When traveling I sometimes meet people and wonder what my life would be like if I was born into their situation. After all it is just a matter of luck, chance, and predetermination that I was born where I was. As my trip to remote India was ending I asked my trusty driver Yalen, who spoke minimal English if he was able to drive me to the Dibrugarh airport so I could catch my flight to Kolkata. I wasn't sure he fully understood my question but he quickly answered that he would be driving me to America as well. We had a good laugh together and it was a shared moment that made a really challenging adventure into something that was a great tale to tell once I returned home.
My guide Chada was also going home after the trip to his home Ziro, in Arunchal Pradesh, India. I spent three great days there and knew that his town had unpaved roads, cows, pigs and stray dogs roaming freely. Plus, it was home to the Apatani people whose women disfigured their faces so that the neighboring Nishi tribe, who believe in taking multiple wives wouldn't raid them. Until thirty years ago the women would wear nose plugs and tattoo their faces. Chada understood my fascination and and interest in photographing these women and felt comfortable taking me around as he saw that I was just as interested in hearing about their lives and what made them happy, as well as taking photographs.
I told Chada that I would be taking a four hour flight from Kolkata to Dubai, and then a fourteen hour flight to New York. He was interested in hearing the details and sharing his knowledge of Dubai. For many Indians Dubai is the promised land, a short flight away where their are opportunities to make more in a month than they can make in half a year at home. He too was taking a sixteen hour trip to go the 180 miles to his home. The overnight bus would take twelve hours and cost him 700 rupees, which is $11 U.S.D . I asked if it had bathrooms and he said no, but that it would stop once so that people could eat. Hearing that the bus only made one stop made me think that the Indian bladder must be exceptionally large. He would then take a shared Mahindra taxi for four hours that would cost 300 rupees, $5 U.S.$. Once in Ziro he would take the ten minute ride in a tuk tuk. After hearing that, all I could do is contemplate the difficulty of his journey. Here I was taking Emirates A380, a massive,comfortable plane with more indoor plumbing than his entire village, being fed three meals and having attractive stewardesses offering me free drinks and snacks. He would have to wait outdoors for the shared taxi in Itanagar while I would be in the Dubai lounge watching the news, reading four magazines at once and seeing how much free food I could eat in the two hour lay over.
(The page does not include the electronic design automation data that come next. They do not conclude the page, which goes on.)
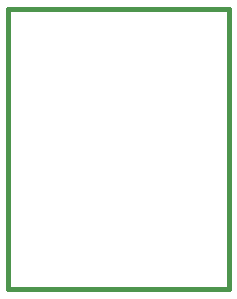
<source format=gm1>
G04 Layer_Color=16711935*
%FSLAX25Y25*%
%MOIN*%
G70*
G01*
G75*
%ADD29C,0.01575*%
D29*
X620079Y241142D02*
X546260D01*
Y147638D02*
Y241142D01*
X620079Y147638D02*
X546260D01*
X620079D02*
Y241142D01*
M02*

</source>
It sure would be incredible if he could have the opportunity to take a flight and experience what I take for granted. It makes me realize how fortunate I am to live the life I live. The lesson learned is, don't sweat the small stuff, if you weren't who you are, you might be in that bus to Ziro. Then again, Chada was really looking forward to getting back home to his wonderful wife and his three sons. I could have been him, and he could have been me.
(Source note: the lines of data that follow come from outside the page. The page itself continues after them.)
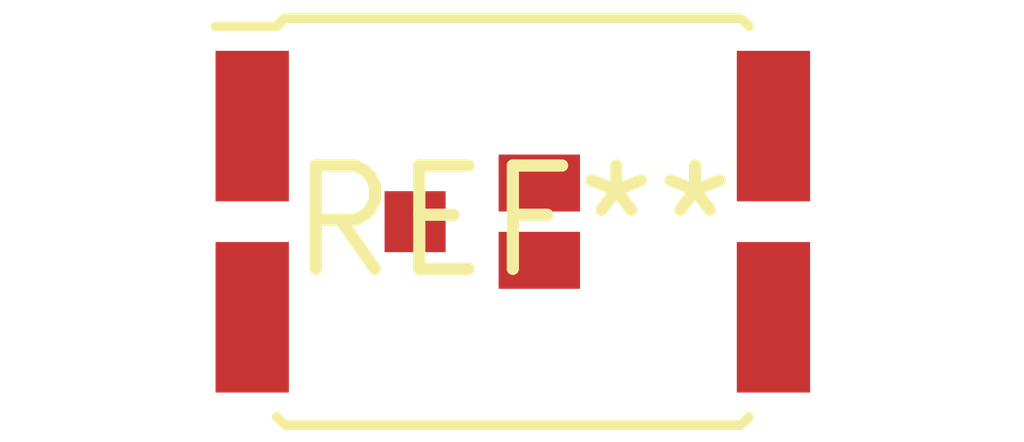
<source format=kicad_pcb>
(kicad_pcb (version 20240108) (generator pcbnew)

  (general
    (thickness 1.6)
  )

  (paper "A4")
  (layers
    (0 "F.Cu" signal)
    (31 "B.Cu" signal)
    (32 "B.Adhes" user "B.Adhesive")
    (33 "F.Adhes" user "F.Adhesive")
    (34 "B.Paste" user)
    (35 "F.Paste" user)
    (36 "B.SilkS" user "B.Silkscreen")
    (37 "F.SilkS" user "F.Silkscreen")
    (38 "B.Mask" user)
    (39 "F.Mask" user)
    (40 "Dwgs.User" user "User.Drawings")
    (41 "Cmts.User" user "User.Comments")
    (42 "Eco1.User" user "User.Eco1")
    (43 "Eco2.User" user "User.Eco2")
    (44 "Edge.Cuts" user)
    (45 "Margin" user)
    (46 "B.CrtYd" user "B.Courtyard")
    (47 "F.CrtYd" user "F.Courtyard")
    (48 "B.Fab" user)
    (49 "F.Fab" user)
    (50 "User.1" user)
    (51 "User.2" user)
    (52 "User.3" user)
    (53 "User.4" user)
    (54 "User.5" user)
    (55 "User.6" user)
    (56 "User.7" user)
    (57 "User.8" user)
    (58 "User.9" user)
  )

  (setup
    (pad_to_mask_clearance 0)
    (pcbplotparams
      (layerselection 0x00010fc_ffffffff)
      (plot_on_all_layers_selection 0x0000000_00000000)
      (disableapertmacros false)
      (usegerberextensions false)
      (usegerberattributes false)
      (usegerberadvancedattributes false)
      (creategerberjobfile false)
      (dashed_line_dash_ratio 12.000000)
      (dashed_line_gap_ratio 3.000000)
      (svgprecision 4)
      (plotframeref false)
      (viasonmask false)
      (mode 1)
      (useauxorigin false)
      (hpglpennumber 1)
      (hpglpenspeed 20)
      (hpglpendiameter 15.000000)
      (dxfpolygonmode false)
      (dxfimperialunits false)
      (dxfusepcbnewfont false)
      (psnegative false)
      (psa4output false)
      (plotreference false)
      (plotvalue false)
      (plotinvisibletext false)
      (sketchpadsonfab false)
      (subtractmaskfromsilk false)
      (outputformat 1)
      (mirror false)
      (drillshape 1)
      (scaleselection 1)
      (outputdirectory "")
    )
  )

  (net 0 "")

  (footprint "DirectFET_MZ" (layer "F.Cu") (at 0 0))

)

</source>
My guide Chada was also going home after the trip to his home Ziro, in Arunchal Pradesh, India. I spent three great days there and knew that his town had unpaved roads, cows, pigs and stray dogs roaming freely. Plus, it was home to the Apatani people whose women disfigured their faces so that the neighboring Nishi tribe, who believe in taking multiple wives wouldn't raid them. Until thirty years ago the women would wear nose plugs and tattoo their faces. Chada understood my fascination and and interest in photographing these women and felt comfortable taking me around as he saw that I was just as interested in hearing about their lives and what made them happy, as well as taking photographs.
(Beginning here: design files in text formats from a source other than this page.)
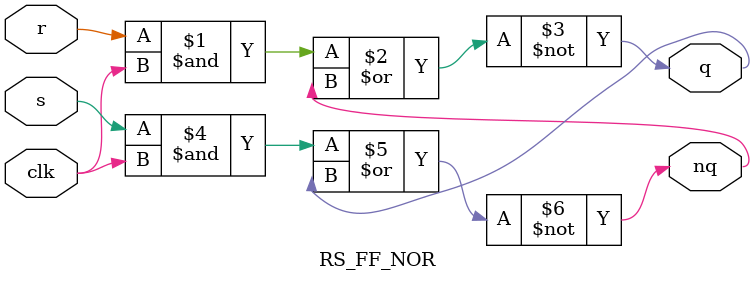
<source format=v>
`timescale 1ns / 1ps
module RS_FF_NOR(
    input s, r, clk,
    output q, nq
    );
assign q = ~((r & clk) | nq);
assign nq = ~((s & clk) | q);
endmodule

</source>
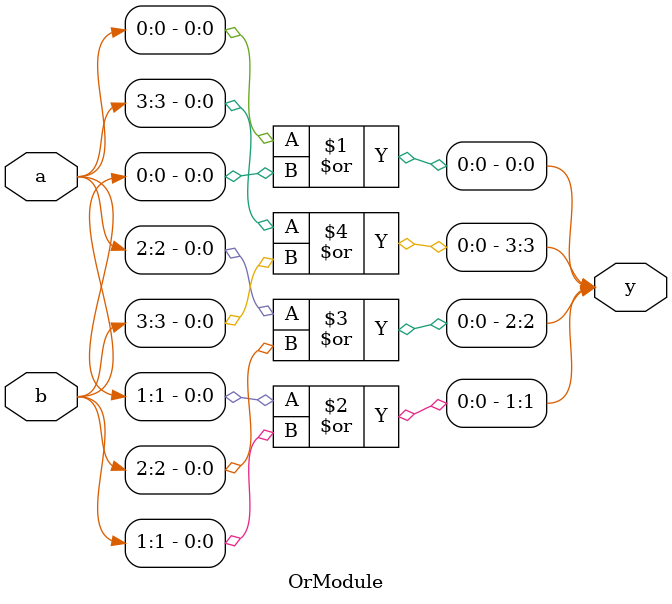
<source format=sv>
module OrModule #(
  parameter N = 4
)
(
  input [N-1:0] a,
  input [N-1:0] b,
  output [N-1:0] y
);

  genvar i;
  
  generate
    for(i=0; i<N; i=i+1) begin : or_op  
      or or_gate(y[i], a[i], b[i]);
    end
  endgenerate

endmodule
</source>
I told Chada that I would be taking a four hour flight from Kolkata to Dubai, and then a fourteen hour flight to New York. He was interested in hearing the details and sharing his knowledge of Dubai. For many Indians Dubai is the promised land, a short flight away where their are opportunities to make more in a month than they can make in half a year at home. He too was taking a sixteen hour trip to go the 180 miles to his home. The overnight bus would take twelve hours and cost him 700 rupees, which is $11 U.S.D . I asked if it had bathrooms and he said no, but that it would stop once so that people could eat. Hearing that the bus only made one stop made me think that the Indian bladder must be exceptionally large. He would then take a shared Mahindra taxi for four hours that would cost 300 rupees, $5 U.S.$. Once in Ziro he would take the ten minute ride in a tuk tuk. After hearing that, all I could do is contemplate the difficulty of his journey. Here I was taking Emirates A380, a massive,comfortable plane with more indoor plumbing than his entire village, being fed three meals and having attractive stewardesses offering me free drinks and snacks. He would have to wait outdoors for the shared taxi in Itanagar while I would be in the Dubai lounge watching the news, reading four magazines at once and seeing how much free food I could eat in the two hour lay over.
It sure would be incredible if he could have the opportunity to take a flight and experience what I take for granted. It makes me realize how fortunate I am to live the life I live. The lesson learned is, don't sweat the small stuff, if you weren't who you are, you might be in that bus to Ziro. Then again, Chada was really looking forward to getting back home to his wonderful wife and his three sons. I could have been him, and he could have been me.